Clinical Utility of a Diagnostic Approach to Detect Genetic Abnormalities in Multiple Myeloma: A Single Institution Experience.
10.3343/alm.2018.38.3.196
- Author:
Hyun Ae JUNG
1
;
Mi Ae JANG
;
Kihyun KIM
;
Sun Hee KIM
Author Information
1. Division of Hematology-Oncology, Department of Medicine, Samsung Medical Center, Sungkyunkwan University School of Medicine, Seoul, Korea. kihyunkimk@gmail.com
- Publication Type:Original Article
- Keywords:
Multiple myeloma;
Cytogenetics;
Fluorescence in situ hybridization;
Prognosis
- MeSH:
Abnormal Karyotype;
Aneuploidy;
Bone Marrow;
Cytogenetic Analysis;
Cytogenetics;
Humans;
Korea;
Multiple Myeloma*;
Multivariate Analysis;
Prognosis;
Retrospective Studies
- From:Annals of Laboratory Medicine
2018;38(3):196-203
- CountryRepublic of Korea
- Language:English
-
Abstract:
BACKGROUND: The identification of genetic abnormalities in patients with multiple myeloma (MM) has gained emphasis because genetics-based risk stratification significantly affects overall survival (OS).

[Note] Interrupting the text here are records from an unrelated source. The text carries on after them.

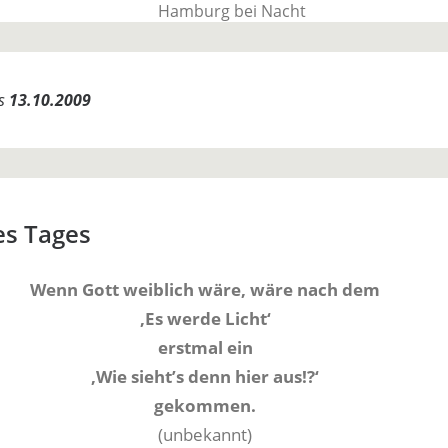
BauTime Blo
es
13.10.2009
Über uns, über Produkte und unseren Allta
es Tages
Wenn Gott weiblich wäre, wäre nach dem
‚Es werde Licht‘
erstmal ein
‚Wie sieht’s denn hier aus!?‘
gekommen.
(unbekannt)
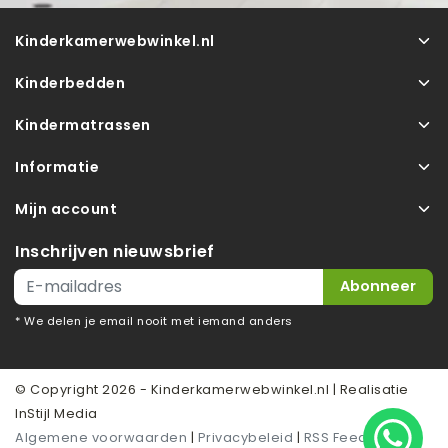
Kinderkamerwebwinkel.nl
Kinderbedden
Kindermatrassen
Informatie
Mijn account
Inschrijven nieuwsbrief
Abonneer
* We delen je email nooit met iemand anders
© Copyright 2026 - Kinderkamerwebwinkel.nl | Realisatie
InStijl Media
Algemene voorwaarden
|
Privacybeleid
|
RSS Feed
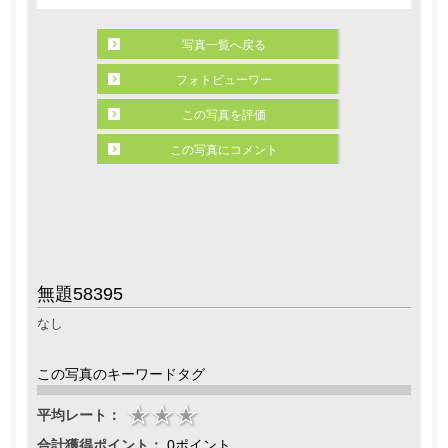
写真一覧へ戻る
フォトビューワー
この写真を評価
この写真にコメント
無題58395
なし
この写真のキーワードタグ
平均レート：
合計獲得ポイント：
0ポイント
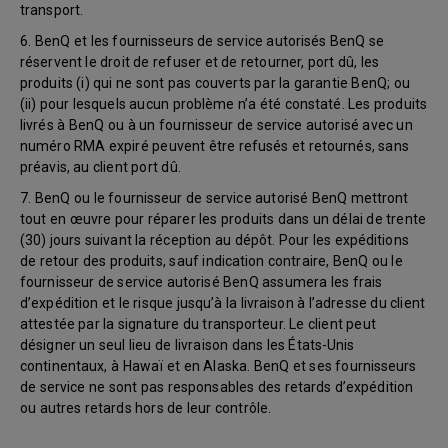
transport.
6. BenQ et les fournisseurs de service autorisés BenQ se
réservent le droit de refuser et de retourner, port dû, les
produits (i) qui ne sont pas couverts par la garantie BenQ; ou
(ii) pour lesquels aucun problème n’a été constaté. Les produits
livrés à BenQ ou à un fournisseur de service autorisé avec un
numéro RMA expiré peuvent être refusés et retournés, sans
préavis, au client port dû.
7. BenQ ou le fournisseur de service autorisé BenQ mettront
tout en œuvre pour réparer les produits dans un délai de trente
(30) jours suivant la réception au dépôt. Pour les expéditions
de retour des produits, sauf indication contraire, BenQ ou le
fournisseur de service autorisé BenQ assumera les frais
d’expédition et le risque jusqu’à la livraison à l’adresse du client
attestée par la signature du transporteur. Le client peut
désigner un seul lieu de livraison dans les États-Unis
continentaux, à Hawaï et en Alaska. BenQ et ses fournisseurs
de service ne sont pas responsables des retards d’expédition
ou autres retards hors de leur contrôle.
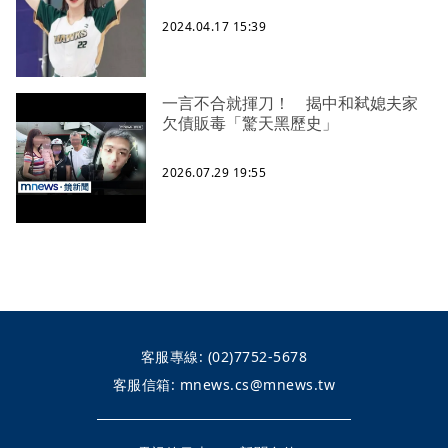
2024.04.17 15:39
一言不合就揮刀！ 揭中和弒媳夫家
欠債販毒「驚天黑歷史」
2026.07.29 19:55
客服專線:
(02)7752-5678
客服信箱:
mnews.cs@mnews.tw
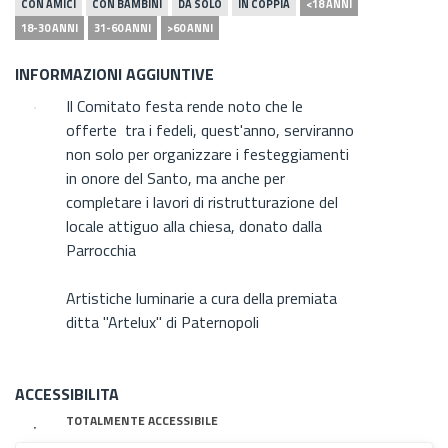
CON AMICI
CON BAMBINI
DA SOLO
IN COPPIA
<18 ANNI
18-30 ANNI
31-60 ANNI
>60 ANNI
INFORMAZIONI AGGIUNTIVE
Il Comitato festa rende noto che le
offerte tra i fedeli, quest'anno, serviranno
non solo per organizzare i festeggiamenti
in onore del Santo, ma anche per
completare i lavori di ristrutturazione del
locale attiguo alla chiesa, donato dalla
Parrocchia
Artistiche luminarie a cura della premiata
ditta "Artelux" di Paternopoli
ACCESSIBILITA
TOTALMENTE ACCESSIBILE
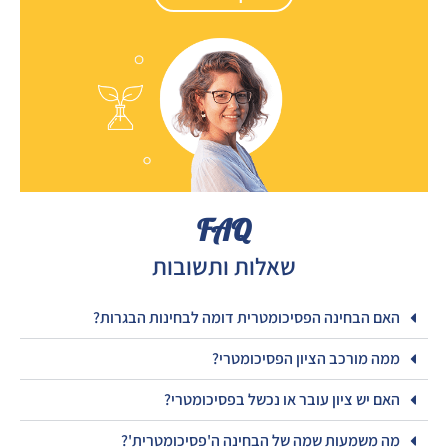
FAQ
שאלות ותשובות
האם הבחינה הפסיכומטרית דומה לבחינות הבגרות?
ממה מורכב הציון הפסיכומטרי?
האם יש ציון עובר או נכשל בפסיכומטרי?
מה משמעות שמה של הבחינה ה'פסיכומטרית'?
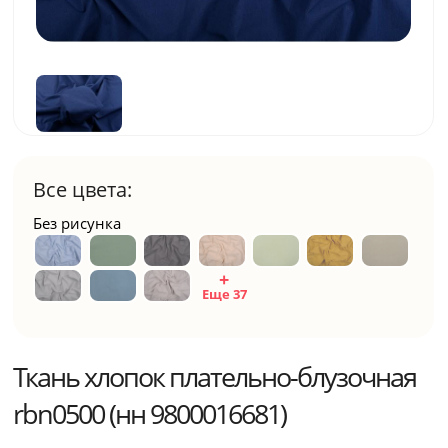
Все цвета:
Без рисунка
Еще 37
Ткань хлопок плательно-блузочная
rbn0500 (нн 9800016681)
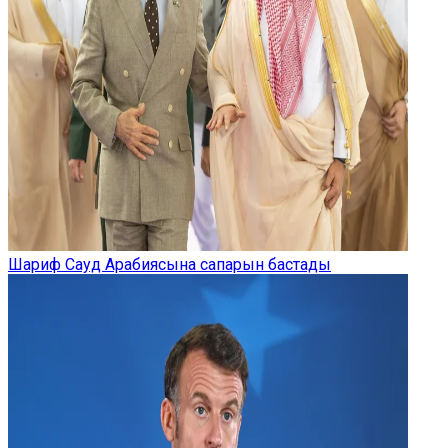
Шариф Сауд Арабиясына сапарын бастады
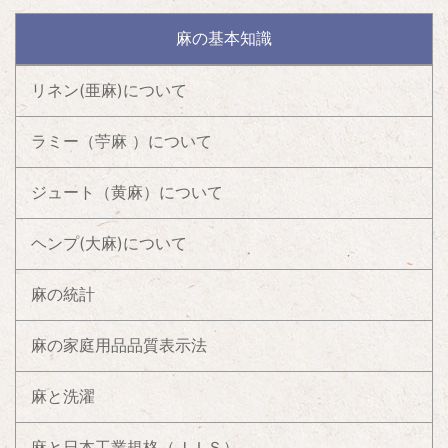
麻の基本知識
リネン(亜麻)について
ラミー（苧麻 ）について
ジュート（黄麻）について
ヘンプ(大麻)について
麻の統計
麻の家庭用品品質表示法
麻と洗濯
麻と日本工業規格（ＪＩＳ）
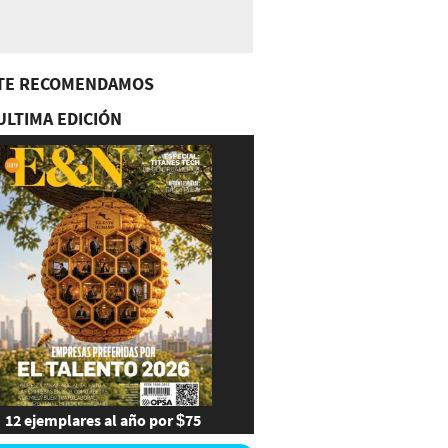
TE RECOMENDAMOS
ULTIMA EDICIÓN
12 ejemplares al año por $75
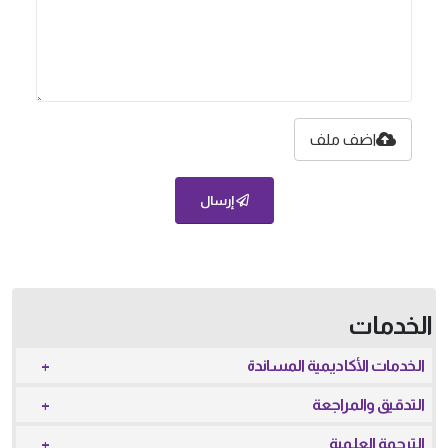
اضف ملف
إرسال
الخدمات
الخدمات الأكاديمية المساندة
التدقيق والمراجعة
الترجمة العلمية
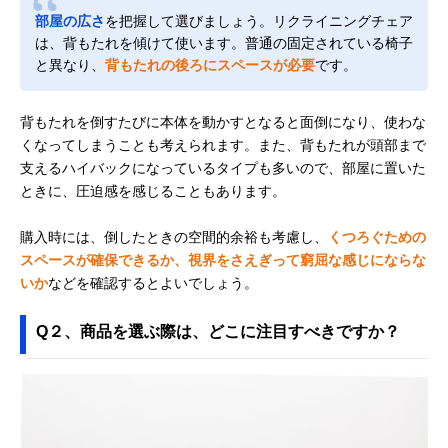
部屋の広さ
を把握して選びましょう。リクライニングチェア
は、背もたれを傾けて使います。普通の固定されている椅子
と異なり、
背もたれの後ろにスペースが必要
です。
背もたれを倒すたびに本体を動かすとなると面倒になり、使わな
くなってしまうことも考えられます。また、背もたれが頭部まで
支えるハイバックになっているタイプも多いので、部屋に置いた
ときに、圧迫感を感じることもあります。
購入時には、倒したときの空間的余裕も考慮し、
くつろぐための
スペースが確保できるか、視界をさえぎって窮屈な感じにならな
いか
などを確認するとよいでしょう。
Q２、商品を選ぶ際は、どこに注目すべきですか？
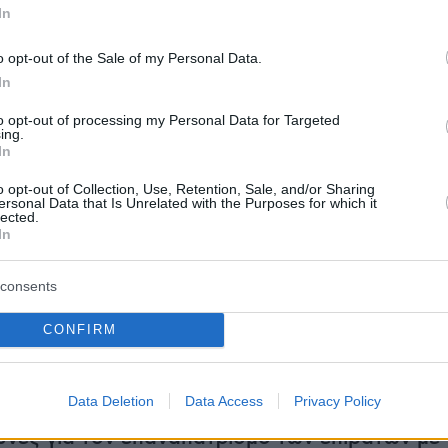
θα εισέρχονται στην χώρα μας μόνο με
In
στ Covid-19 το οποίο θα έχει διενεργηθεί μέχρ
o opt-out of the Sale of my Personal Data.
ν την άφιξή τους.
In
to opt-out of processing my Personal Data for Targeted
ing.
 υποχρεούνται να επιδεικνύουν στις ελληνικές
In
 αρχές
αρνητικό αποτέλεσμα μοριακού ελέγχο
o opt-out of Collection, Use, Retention, Sale, and/or Sharing
ersonal Data that Is Unrelated with the Purposes for which it
ον Covid-19 από πιστοποιημένο διαγνωστικό
lected.
In
 αγγλική γλώσσα το οποίο θα περιλαμβάνει τα
αβατηρίου ή ταυτότητάς τους. Οι αεροπορικές
consents
ρέπει να ελέγξουν αν οι επιβάτες έχουν
κό με αρνητικό τεστ πριν την πτήση, καθώς η
CONFIRM
 υποχρεώνει την αεροπορική εταιρεία να μην
τον επιβάτη.
Οι αεροπορικές εταιρείες που δεν
Data Deletion
Data Access
Privacy Policy
νται με αυτήν την υποχρέωση ελέγχου θα
υνες για τον επαναπατρισμό των επιβατών με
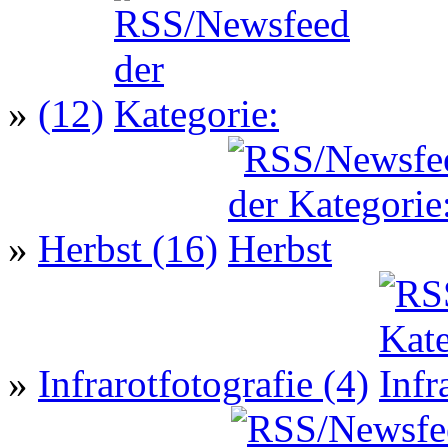
»
(12)
»
Herbst (16)
»
Infrarotfotografie (4)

We investigated genetic abnormalities using conventional cytogenetics and FISH and analyzed the prognostic significance of the identified additional abnormalities in MM. METHODS: In total, 267 bone marrow samples were collected from February 2006 to November 2013 from patients who were newly diagnosed as having MM in a tertiary-care hospital in Korea. The clinical and laboratory data were retrospectively obtained. Cox proportional hazard regression was used to examine the relationship between clinical/genetic factors and survival outcome, using univariate and multivariate models. RESULTS: Using conventional cytogenetic analysis and FISH, 45% (120/267) and 69% (183/267) patients, respectively, were identified to harbor genetic abnormalities. In the univariate analysis, the following genetic variables were identified to affect OS: abnormal karyotype (P < 0.001), aneuploidy (P=0.046), −13 or del(13q) (P=0.002), 1q amplification (P < 0.001), and t(4;14) (P=0.020). In the multivariate analysis, the presence of −13 or del(13q) was the only significant genetic factor affecting OS (P=0.012) with a hazard ratio (HR) of 2.131 (95% confidence interval [CI], 1.185–3.832) in addition to the clinical factor of age (>65 years) (P=0.013) with an HR of 2.505 (95% CI, 1.218–5.151). CONCLUSIONS: Our findings highlight the importance of applying a comprehensive approach for detecting genetic abnormalities, which could be closely associated with the prognostic significance of MM.